Maybe you're a data nerd and just love to play with numbers. If that's the case, I would suggest you find a way to put your skills to work for you by analyzing new deals instead of micro-analyzing existing deals.

There's no need to get so granular. Most people buy an investment without really knowing the most basic numbers but they still manage to make a good return if they just stick it out. Investors that set aside 50% of their income towards projected expenditures like maintenance, capex, and property management are likely to fair far better. Adding nit-noid details beyond that is likely to have very little effect on your return, if any at all.

@Adam Murray I was going to post something along the lines of what @Nathan G. said.

I will add that you have to find a balance between to granular and too general.
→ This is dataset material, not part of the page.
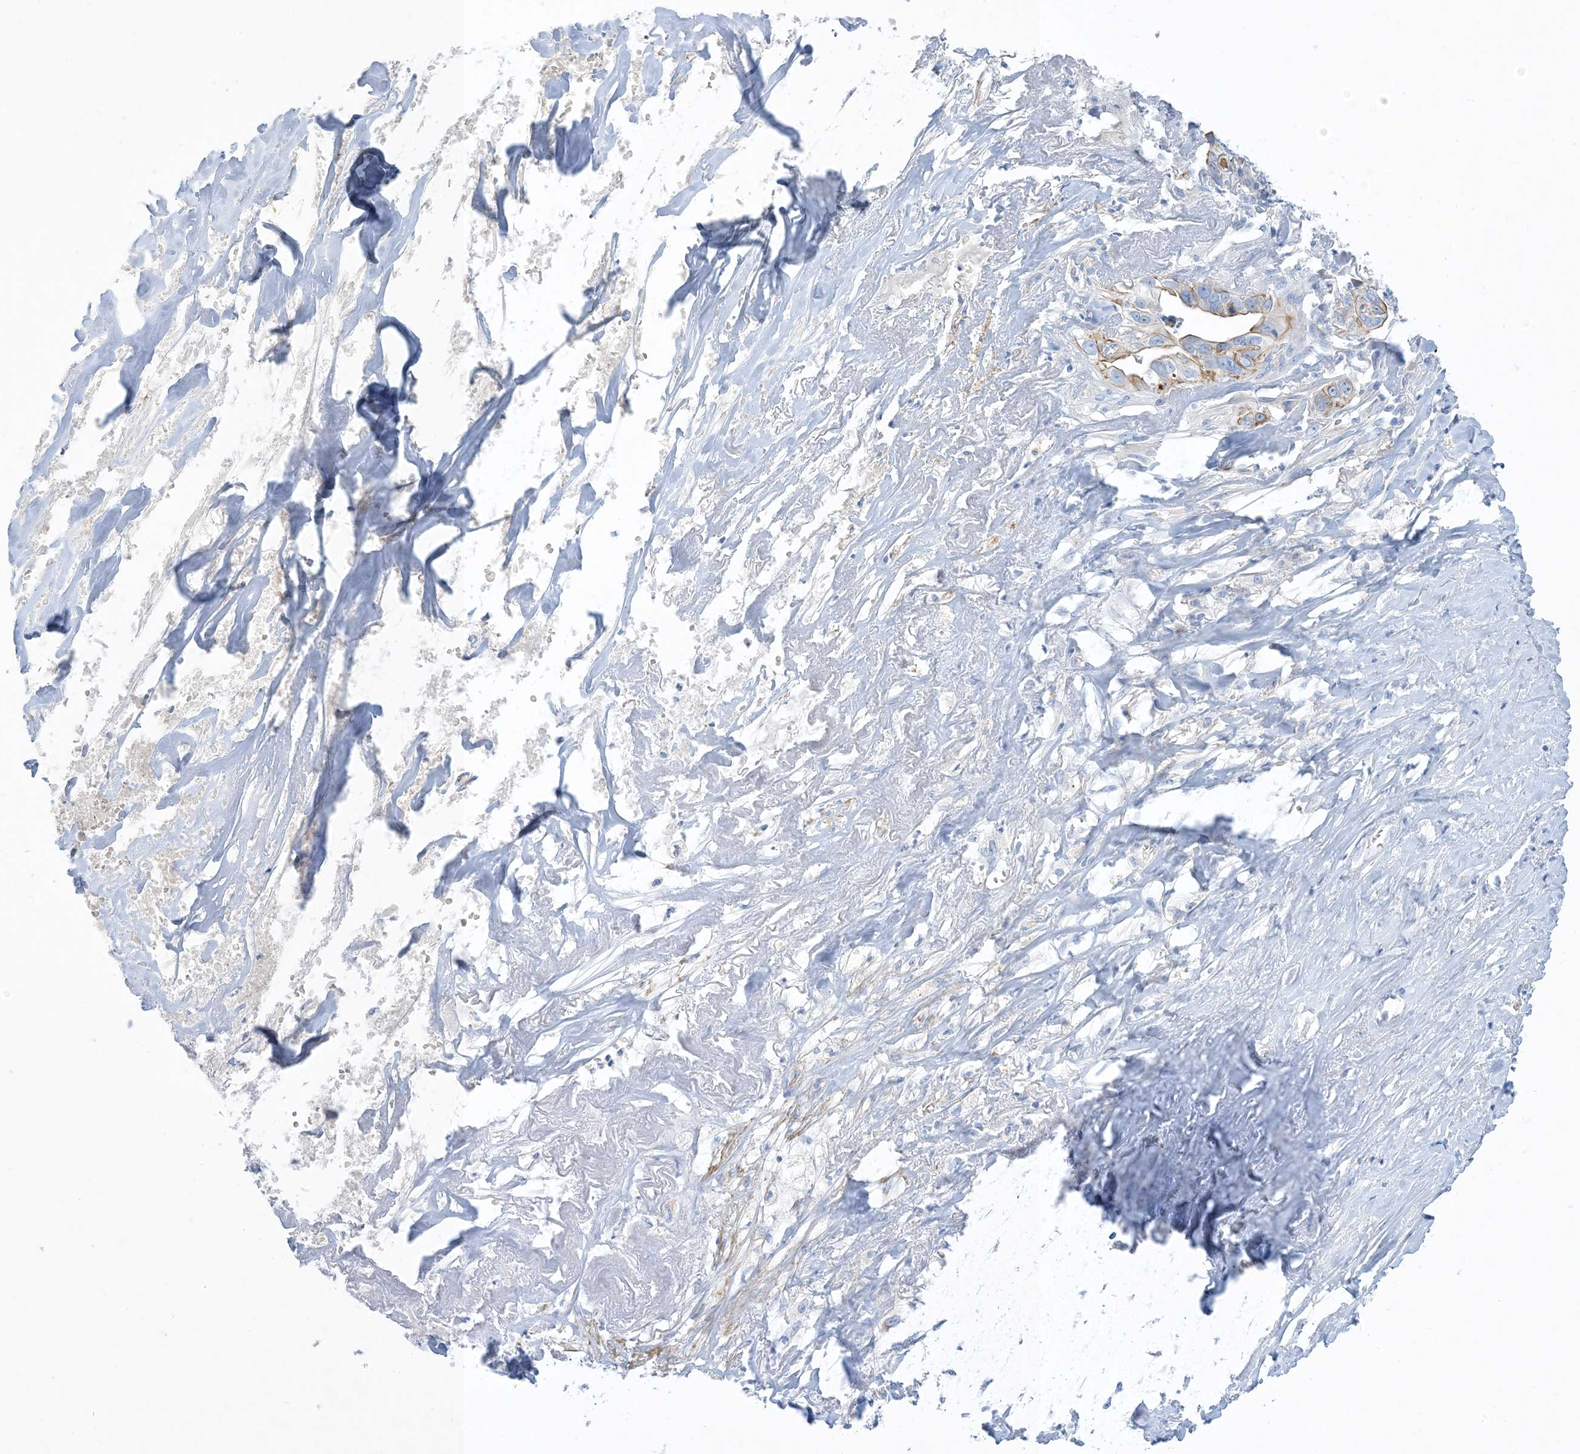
{"staining": {"intensity": "moderate", "quantity": "<25%", "location": "cytoplasmic/membranous"}, "tissue": "liver cancer", "cell_type": "Tumor cells", "image_type": "cancer", "snomed": [{"axis": "morphology", "description": "Cholangiocarcinoma"}, {"axis": "topography", "description": "Liver"}], "caption": "This is a histology image of immunohistochemistry (IHC) staining of liver cancer (cholangiocarcinoma), which shows moderate staining in the cytoplasmic/membranous of tumor cells.", "gene": "XIRP2", "patient": {"sex": "female", "age": 79}}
It is probably more important to be consistent than to be really granular. Consistency allows you to compare property to property and year to year. 

Thanks for the replies guys. all of it helps and Michael addressed some of the little things I was curious about as expenses at I think of as out of sight and out of mind. 

Originally posted by @Michael Albaum :


- Turn reserves (I like to have at least $750 in the bank for a turn)

Other than that, depending on whether or not a property is held in an LLC or not, I may add an additional LLC fee of $800/yr (since I live in CA) and I will also usually throw in an additional $200 in accounting expenses. The nice thing is that as I grow my portfolio, the LLC fee and accounting gets split up amongst multiple properties so on a per property basis it becomes less expensive.

Hopefully this helps, but feel free to reach out with any additional questions. 

Great stuff and thanks for the help.